[[ MATERIAL FOR THIS EXERCISE open ]]

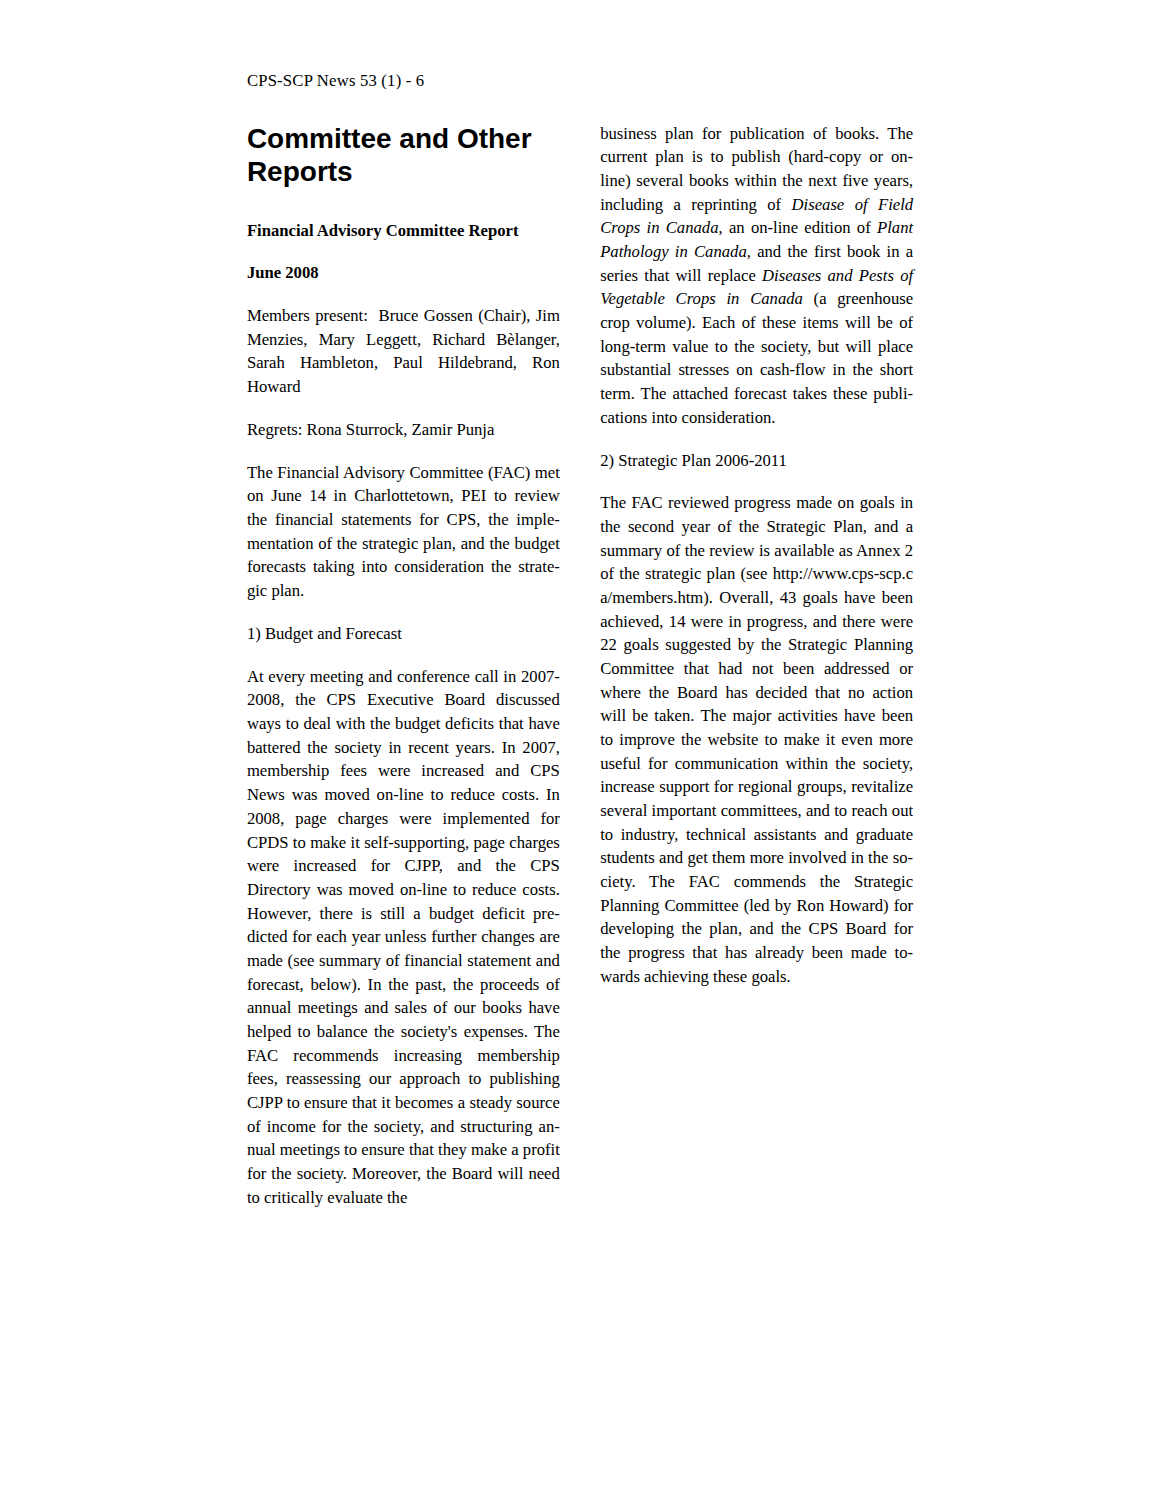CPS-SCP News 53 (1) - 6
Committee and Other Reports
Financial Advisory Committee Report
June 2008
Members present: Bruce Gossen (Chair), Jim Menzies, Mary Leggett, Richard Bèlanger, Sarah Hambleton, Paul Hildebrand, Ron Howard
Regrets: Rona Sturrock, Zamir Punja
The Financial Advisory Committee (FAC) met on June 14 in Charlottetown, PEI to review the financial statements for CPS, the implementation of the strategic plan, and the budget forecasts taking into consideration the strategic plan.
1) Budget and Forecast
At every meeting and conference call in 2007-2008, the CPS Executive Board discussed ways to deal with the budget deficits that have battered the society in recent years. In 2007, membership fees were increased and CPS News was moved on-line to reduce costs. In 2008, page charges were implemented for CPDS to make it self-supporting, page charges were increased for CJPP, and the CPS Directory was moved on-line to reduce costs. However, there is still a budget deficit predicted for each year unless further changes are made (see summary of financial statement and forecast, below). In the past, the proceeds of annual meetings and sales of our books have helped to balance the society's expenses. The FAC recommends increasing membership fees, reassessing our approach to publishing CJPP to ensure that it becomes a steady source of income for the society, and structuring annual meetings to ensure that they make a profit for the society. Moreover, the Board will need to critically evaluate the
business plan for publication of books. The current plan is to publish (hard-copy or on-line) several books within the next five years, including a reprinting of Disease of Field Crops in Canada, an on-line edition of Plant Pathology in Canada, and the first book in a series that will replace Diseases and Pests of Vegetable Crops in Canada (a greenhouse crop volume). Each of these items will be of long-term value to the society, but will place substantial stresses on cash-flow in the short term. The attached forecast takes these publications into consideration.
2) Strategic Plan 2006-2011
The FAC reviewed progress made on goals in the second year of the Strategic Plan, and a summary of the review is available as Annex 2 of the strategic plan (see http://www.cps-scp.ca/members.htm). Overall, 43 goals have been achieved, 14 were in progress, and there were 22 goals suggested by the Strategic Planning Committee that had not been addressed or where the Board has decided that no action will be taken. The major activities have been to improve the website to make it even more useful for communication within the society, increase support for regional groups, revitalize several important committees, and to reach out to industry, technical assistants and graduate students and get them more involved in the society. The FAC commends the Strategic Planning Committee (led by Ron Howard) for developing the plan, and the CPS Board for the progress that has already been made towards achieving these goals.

[[ MATERIAL FOR THIS EXERCISE closed ]]
[[ MATERIAL FOR THIS EXERCISE open ]]

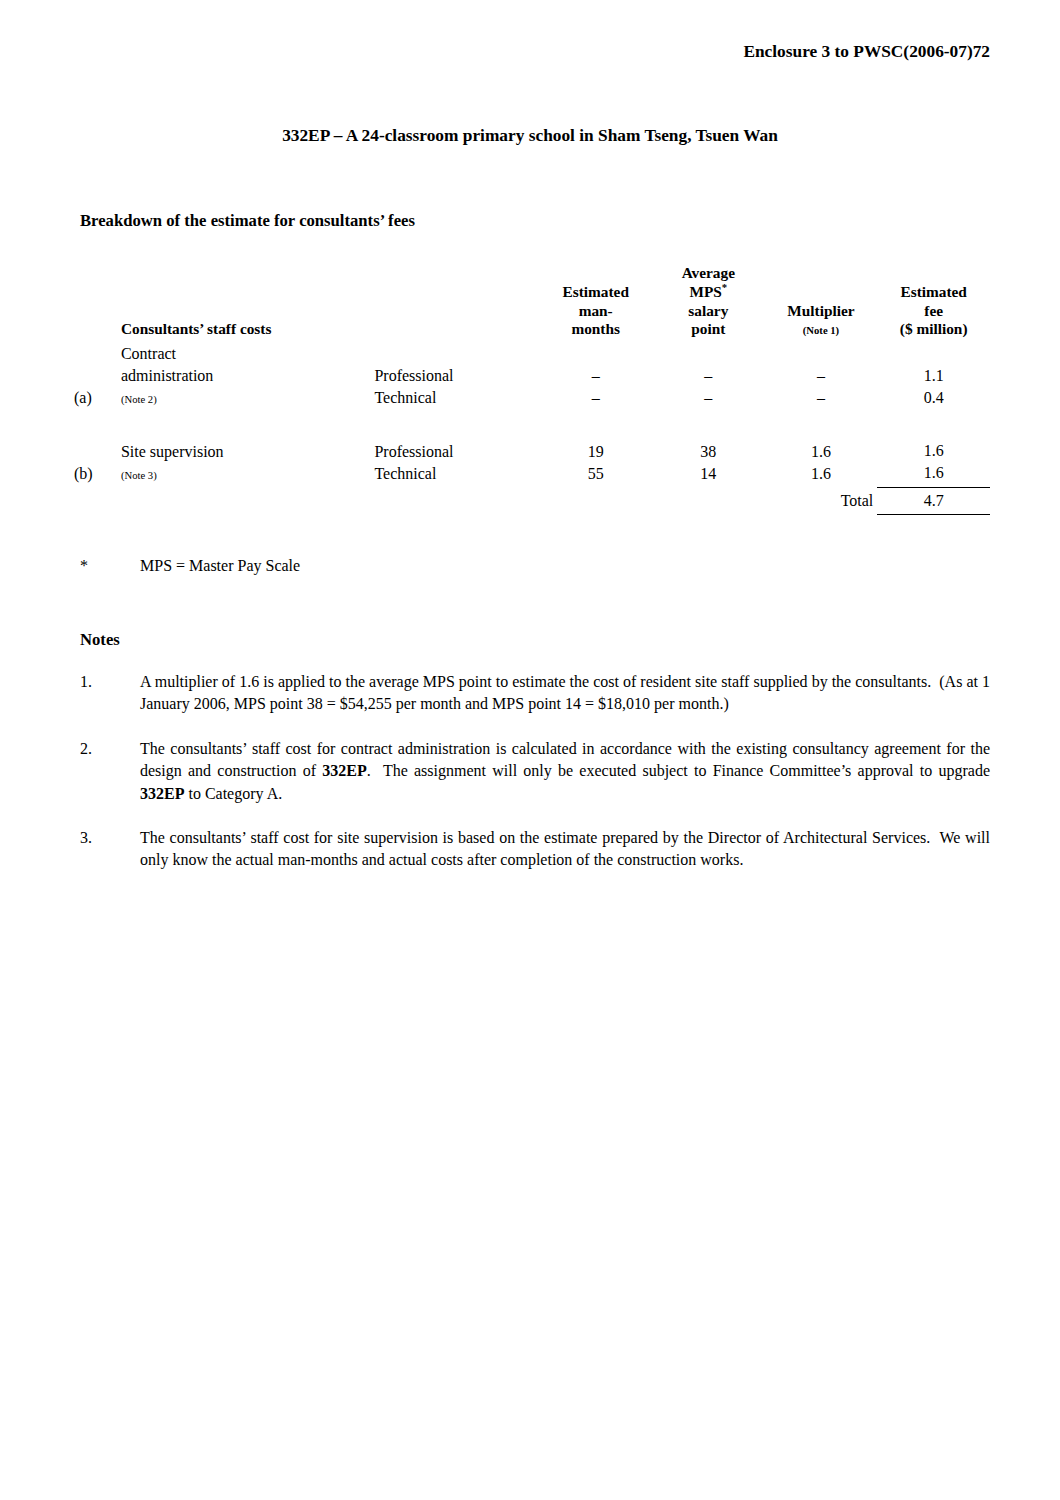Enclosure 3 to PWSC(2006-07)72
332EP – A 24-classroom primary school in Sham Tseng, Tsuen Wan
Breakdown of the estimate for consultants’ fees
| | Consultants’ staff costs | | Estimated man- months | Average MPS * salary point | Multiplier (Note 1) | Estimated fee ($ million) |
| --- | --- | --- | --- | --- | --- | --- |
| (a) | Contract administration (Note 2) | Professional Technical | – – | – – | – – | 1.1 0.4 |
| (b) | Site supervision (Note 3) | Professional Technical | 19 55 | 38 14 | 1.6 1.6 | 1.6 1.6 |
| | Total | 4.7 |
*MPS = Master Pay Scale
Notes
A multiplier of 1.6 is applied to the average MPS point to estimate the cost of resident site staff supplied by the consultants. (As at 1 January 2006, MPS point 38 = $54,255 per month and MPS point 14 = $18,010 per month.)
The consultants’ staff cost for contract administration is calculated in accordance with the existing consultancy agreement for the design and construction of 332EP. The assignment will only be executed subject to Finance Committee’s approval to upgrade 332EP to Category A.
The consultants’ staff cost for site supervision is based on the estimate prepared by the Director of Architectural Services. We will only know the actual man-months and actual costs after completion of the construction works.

[[ MATERIAL FOR THIS EXERCISE closed ]]

• TASK DESCRIPTION: Would you copy out, exactly and with no pictures, only the lines above from the one that contains "CPS-SCP News 53 (1) - 6" through the one that contains "Regrets: Rona Sturrock, Zamir Punja"?

• SOLUTION BELOW:
CPS-SCP News 53 (1) - 6
Committee and Other Reports
Financial Advisory Committee Report
June 2008
Members present: Bruce Gossen (Chair), Jim Menzies, Mary Leggett, Richard Bèlanger, Sarah Hambleton, Paul Hildebrand, Ron Howard
Regrets: Rona Sturrock, Zamir Punja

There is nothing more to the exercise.